My heart beat fast. It was what I wanted him to say. "To the home of Helzephron?"
"Yes. For it is there we shall be in the very centre of the web. In those far western solitudes, despite the recent opening up of the Duchy to tourists, there are still vast spaces of lonely moorland and unvisited coast where one may walk for half a day and meet no living soul. There is a great Hinterland between the little town of St. Ives and the Land's End that for all practical purposes is unknown and unexplored. Later on, I will show you certain maps… It is in one of the remotest spots of all that Major Helzephron has his house. I tell you, Sir John," he continued, with a sort of passion, "that in those lost and forgotten solitudes, where England stretches out her granite foot to spurn the Atlantic, strange secrets lie hid to-day! On those grey and lonely moors, where the last Druids practised their mysterious rites, and which are still covered with sinister memorials of the past, lies the explanation of the terror which is troubling the world! There, and there only, shall we discover the secrets of the air, and – if human skill and determination are of any avail – Miss Constance Shepherd!"
An obsequious waiter came with iced consommé. He was followed by the great Nicholas himself, bulging out of his buttoned frock-coat – Nicholas never wore evening dress – who bowed low and had a whispered confabulation with Danjuro.
I remarked on this unusual honour. "I do what I wish here," the Japanese replied. "It is, of course, through Mr.

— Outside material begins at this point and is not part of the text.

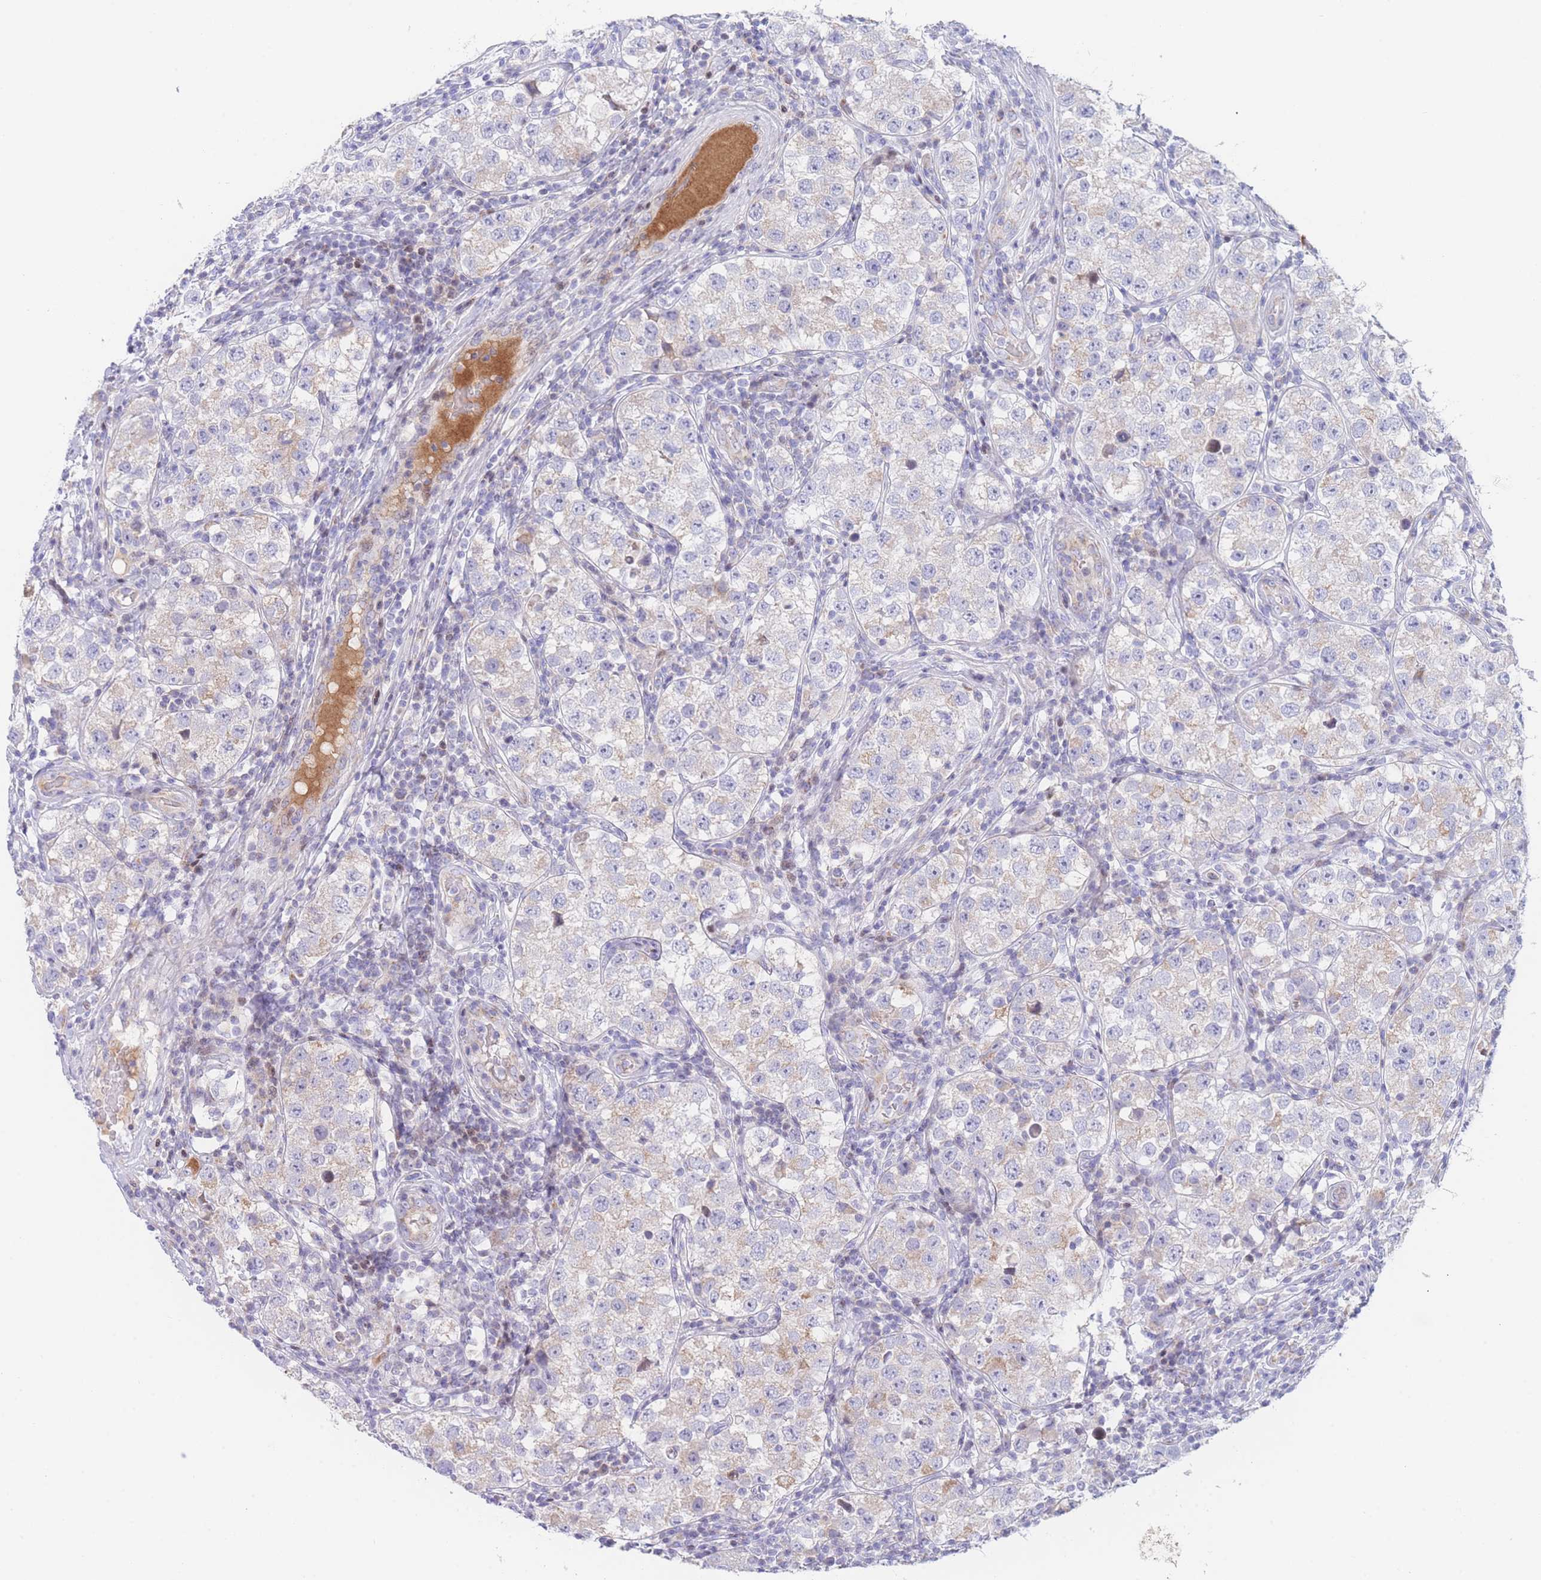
{"staining": {"intensity": "negative", "quantity": "none", "location": "none"}, "tissue": "testis cancer", "cell_type": "Tumor cells", "image_type": "cancer", "snomed": [{"axis": "morphology", "description": "Seminoma, NOS"}, {"axis": "topography", "description": "Testis"}], "caption": "Testis cancer (seminoma) was stained to show a protein in brown. There is no significant expression in tumor cells.", "gene": "GPAM", "patient": {"sex": "male", "age": 34}}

Van Adams. I hold this place in the hollow of my hand – as you will presently see!"
He gave one of his rare and weary smiles, and then said quietly: "Please do not get up or move. Major Helzephron has just come into the gallery!"
I could not have moved. His words turned me to stone.
"I felt sure," he went on, "that for a day or two Helzephron would show himself in London. Knowing what we know – or at least suspect – such a move was a certainty. He is in the habit of coming here. He booked his usual seat at this restaurant, and his usual box at the Parthenon Theatre – and for reasons obvious to you and me, if to no one else in the world! I confess to an anxiety to look upon this man."
"You have had this corner darkened?" I said quickly. "No one can see us here?"
"Not clearly. And Helzephron would not know who we are if he did see us. But, as he is sure to come upon us in Cornwall, it is better to take no risks. To that end I have had a little device arranged for us which proved of great service to me once in Chicago."
He bent forward to the mass of ferns and flowers in the centre of the table, disarranging the greenery at its base. At once a green-painted tube became visible, and then a slanting mirror, the size of a postcard.
"What on earth is that?" I whispered.
"An adaptation of the periscope!" he replied, taking a magnifying glass from his pocket, adjusting it, and bending over the mirror. "The lens is focussed upon Helzephron's table. With this magnifier I enlarge the image in the mirror. Ah! So that is the honourable gentleman!"
A faint hissing noise came from him. His face stiffened into fixed and horrible intentness as he stared through his magnifier at the little oblong of mirror.
"Shi-ban, Go-ban, hei!" he muttered. "There are two, then. I expect the younger man is the Honourable Herbert Gascoigne, of whom we have heard!"
The hissing noise continued, the ecstasy of attention did not relax for two or three minutes.
At last Danjuro looked up. His face, which had seemed carved out of jade, relaxed.
"Will you take my seat?" he said politely, handing me his reading-glass. "A little drama will commence in a few minutes. It will interest you!"
I gave him a glance of interrogation as we exchanged chairs.
"We shall be in Cornwall to-morrow, and in advance of our friends," he whispered. "But, in order that we may carry out our preliminary inquiries quite undisturbed, I have thought out a little plan by which, if all goes well, Major Helzephron will be detained in London for a day or two – you will see."
Trembling with eagerness I stared down at the mirror.